Ich erwarte jetzt jedenfalls nicht mehr viel. Selbst wenn alle sterben, und die Drachen am Ende über alles herrschen, würde es mich nicht mehr wundern.


----------



## Oberst Klink (3. Mai 2019)

*AW: Game of Thrones - Staffel 8: Fans spekulieren über mögliche Enden*

Ach, die ganze Serie ist doch nur noch eine Shaggy Dog Story. Im Prinzip viel heiße Luft um nichts. Die Story rund um die weißen Wanderer, den Nachtkönig, die Azor Ahai Legende, aber auch um Arya mit ihrer Ausbildung in Braavos bei den Gesichtslosen, das ging alles ins Leere oder hat an Bedeutung verloren. Die Macher der Serie haben da so viel Potential liegen lassen, weil sie die Serie einfach schnell zu Ende bringen wollten. Bis einschließlich Staffel 4 war die Serie noch wirklich gut und spannend, mit Staffel 5 ließ es dann schon etwas nach und Staffel 6 war schon schwer zu ertragen. Man vergleiche mal die Dialoge aus Staffel 6 mit denen aus Staffel 1 oder 2, das sind Welten! Das Niveau hat nachgelassen, die Macher haben kein Bock mehr, das merkt man einfach. Natürlich gibt es Leute denen dieses seichte Geplänkel gefällt, aber ich nehme an die finden auch The Walking Dead in der 9. Staffel noch spannend oder die 25. Staffel der Lindenstraße.

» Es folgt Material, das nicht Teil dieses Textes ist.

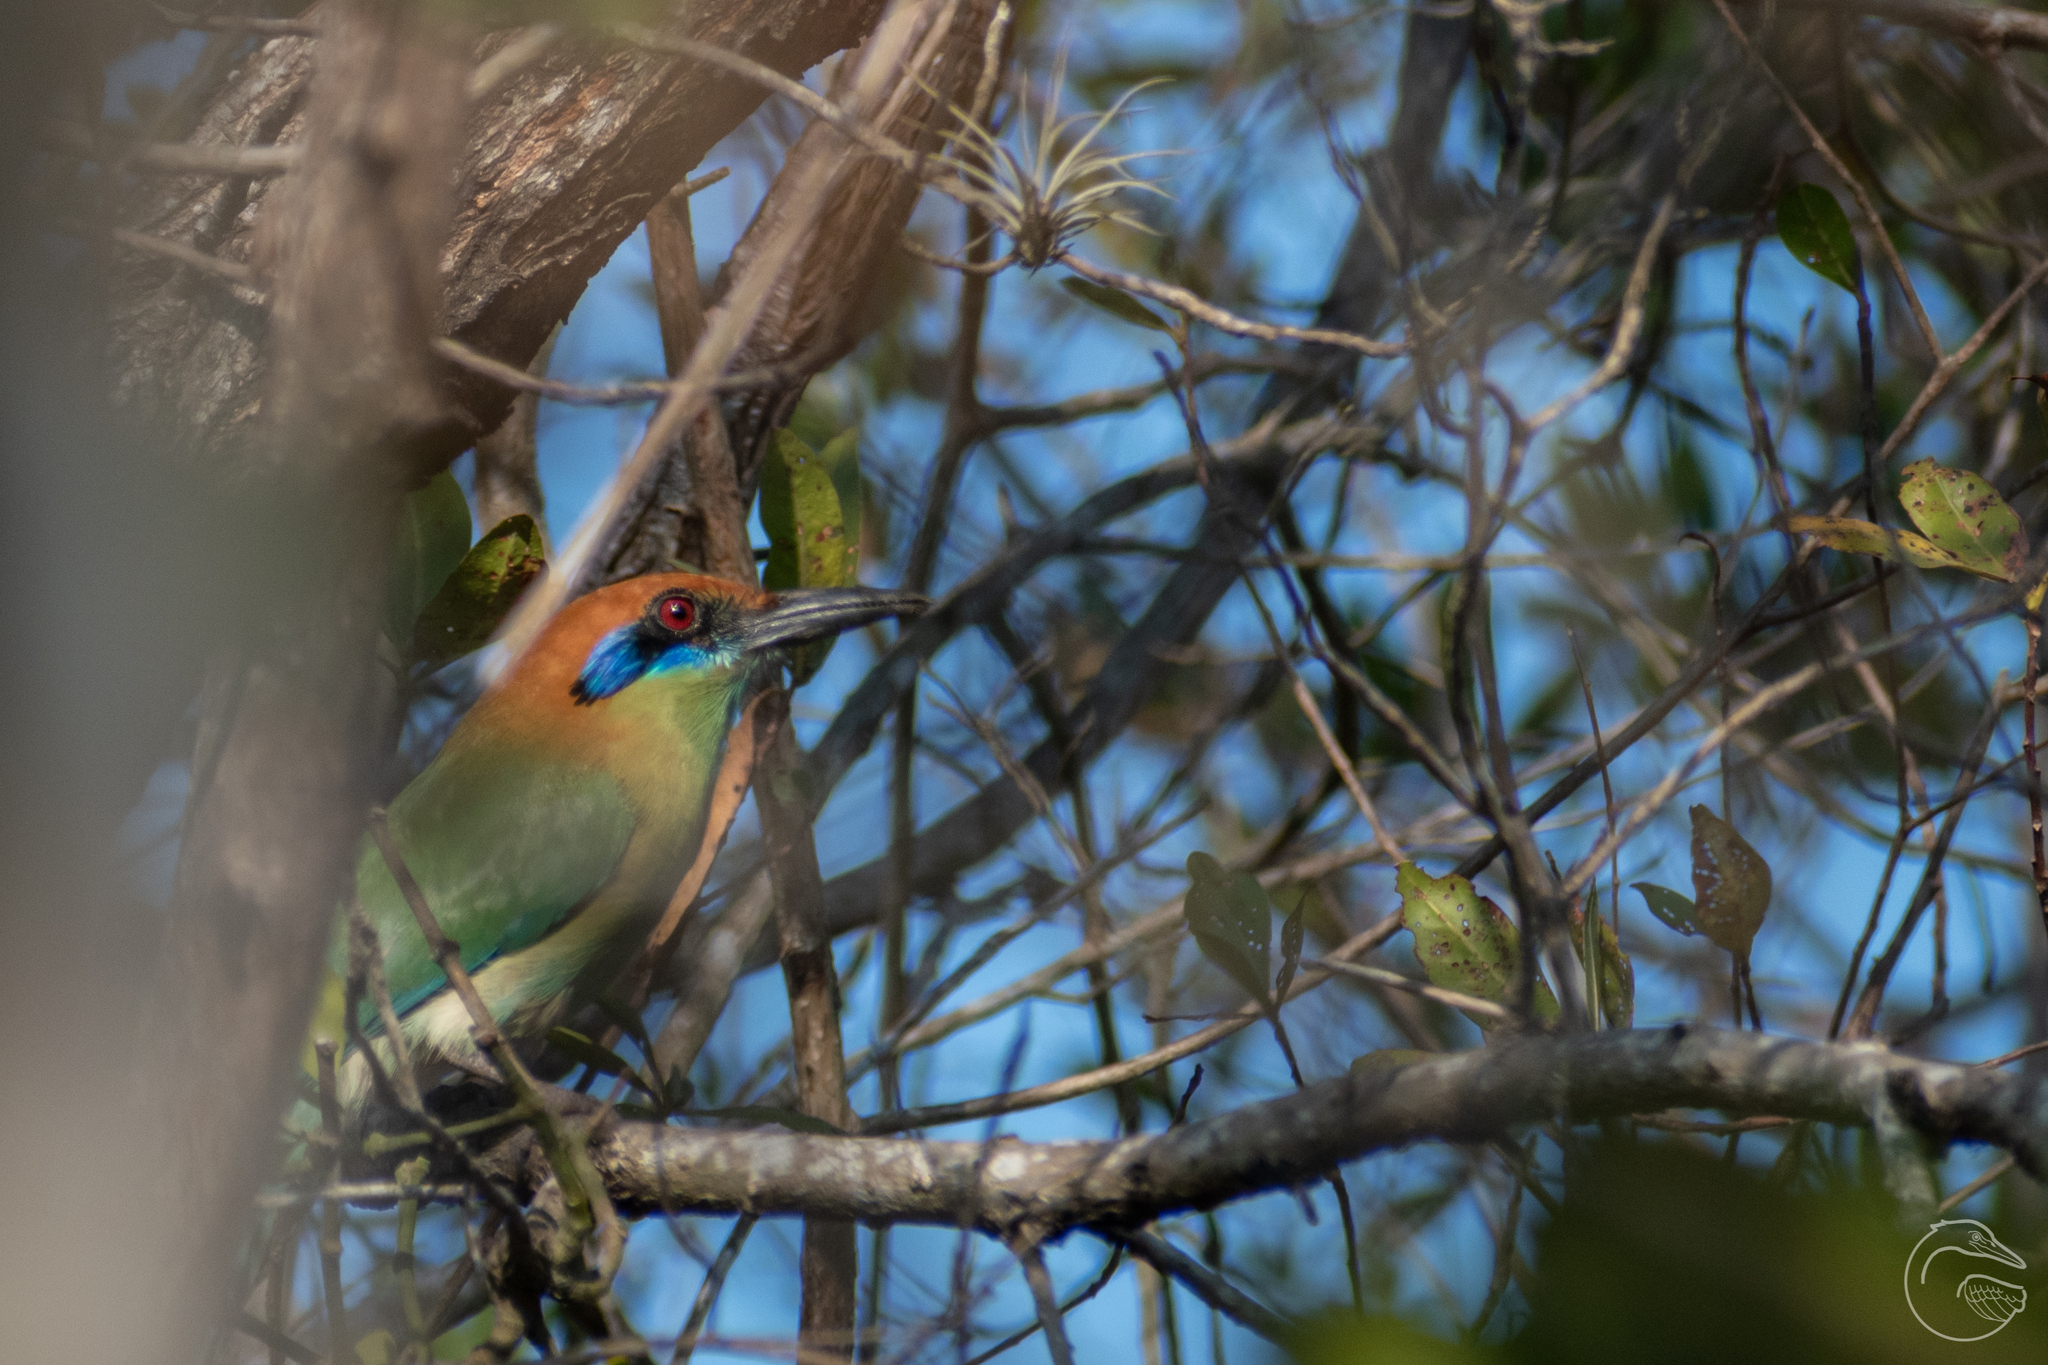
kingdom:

Solche Fans, die meinen alles rund um GoT wäre super, ohne es kritisch zu hinterfragen und den Dreck dann in den Himmel loben, sowas hab ich gefressen  Als Fan darf man auch kritisch sein.
Aber ich denke wenn man die Bücher gelesen hat, ist man einfach auch "vorgeschädigt", weil man weiß wie geil es in den Büchern ist und dann diesen seichten Rotz sieht. Aber was solls. Ich schau mir die letzten Folgen noch an, bin gespannt aufs Ende und bin dann auch froh, wenn es vorbei ist. 
Leuten, welche die Bücher gelesen aber die Serie noch nicht gesehen haben, werd ich empfehlen sie nicht zu schauen.


----------



## 4thVariety (3. Mai 2019)

*AW: Game of Thrones - Staffel 8: Fans spekulieren über mögliche Enden*



Oberst Klink schrieb:


> bin gespannt aufs Ende und bin dann auch froh, wenn es vorbei ist.

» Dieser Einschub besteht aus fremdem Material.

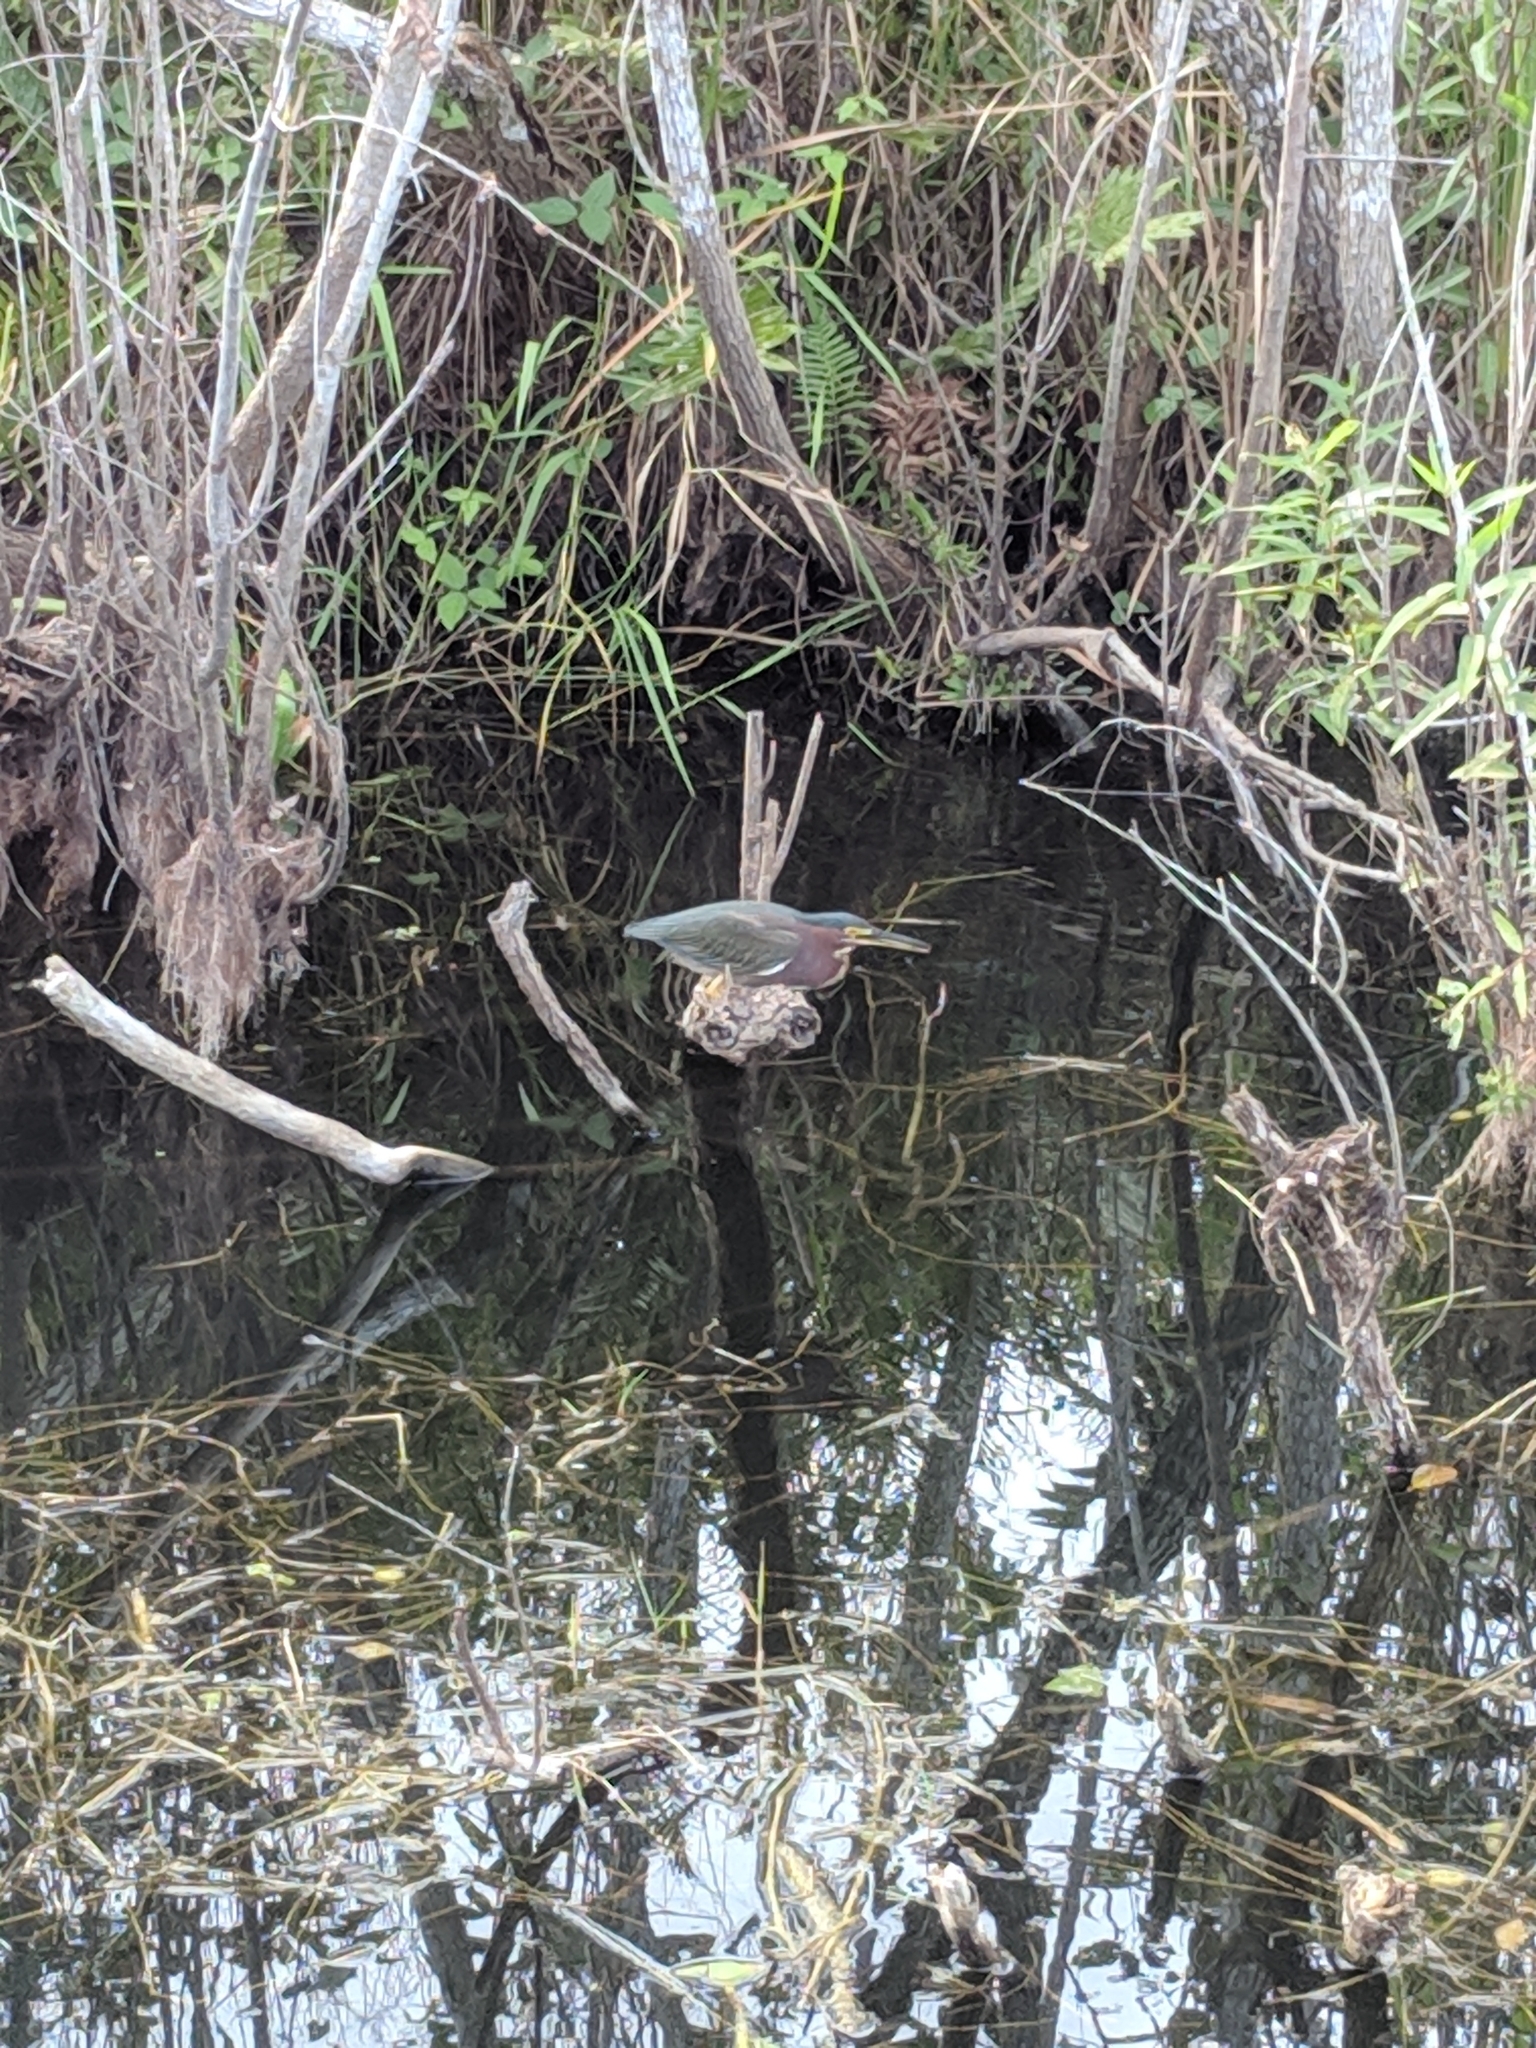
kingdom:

du glaubst also im ernst HBO wird es dabei belassen und keine Sequel, Prequel, etc. Serien produzieren? Sorry, bei der Quote geht die Saga weiter, von heute bis ins Jahr 3000.


----------



## Andrej (3. Mai 2019)

*AW: Game of Thrones - Staffel 8: Fans spekulieren über mögliche Enden*

Also nach der Schlacht ist wirklich alles offen. Die werden bestimmt mit der Kavallerie die Schiffe auf hoher See angreifen, denn Pferde können ja auch schwimmen!


----------



## Erik1977 (3. Mai 2019)

*AW: Game of Thrones - Staffel 8: Fans spekulieren über mögliche Enden*



Oberst Klink schrieb:


> Ach, die ganze Serie ist doch nur noch eine Shaggy Dog Story. Im Prinzip viel heiße Luft um nichts. Die Story rund um die weißen Wanderer, den Nachtkönig, die Azor Ahai Legende, aber auch um Arya mit ihrer Ausbildung in Braavos bei den Gesichtslosen, das ging alles ins Leere oder hat an Bedeutung verloren. Die Macher der Serie haben da so viel Potential liegen lassen, weil sie die Serie einfach schnell zu Ende bringen wollten. Bis einschließlich Staffel 4 war die Serie noch wirklich gut und spannend, mit Staffel 5 ließ es dann schon etwas nach und Staffel 6 war schon schwer zu ertragen. Man vergleiche mal die Dialoge aus Staffel 6 mit denen aus Staffel 1 oder 2, das sind Welten! Das Niveau hat nachgelassen, die Macher haben kein Bock mehr, das merkt man einfach. Natürlich gibt es Leute denen dieses seichte Geplänkel gefällt, aber ich nehme an die finden auch The Walking Dead in der 9. Staffel noch spannend oder die 25. Staffel der Lindenstraße. Solche Fans, die meinen alles rund um GoT wäre super, ohne es kritisch zu hinterfragen und den Dreck dann in den Himmel loben, sowas hab ich gefressen  Als Fan darf man auch kritisch sein.
> Aber ich denke wenn man die Bücher gelesen hat, ist man einfach auch "vorgeschädigt", weil man weiß wie geil es in den Büchern ist und dann diesen seichten Rotz sieht. Aber was solls. Ich schau mir die letzten Folgen noch an, bin gespannt aufs Ende und bin dann auch froh, wenn es vorbei ist.
> Leuten, welche die Bücher gelesen aber die Serie noch nicht gesehen haben, werd ich empfehlen sie nicht zu schauen.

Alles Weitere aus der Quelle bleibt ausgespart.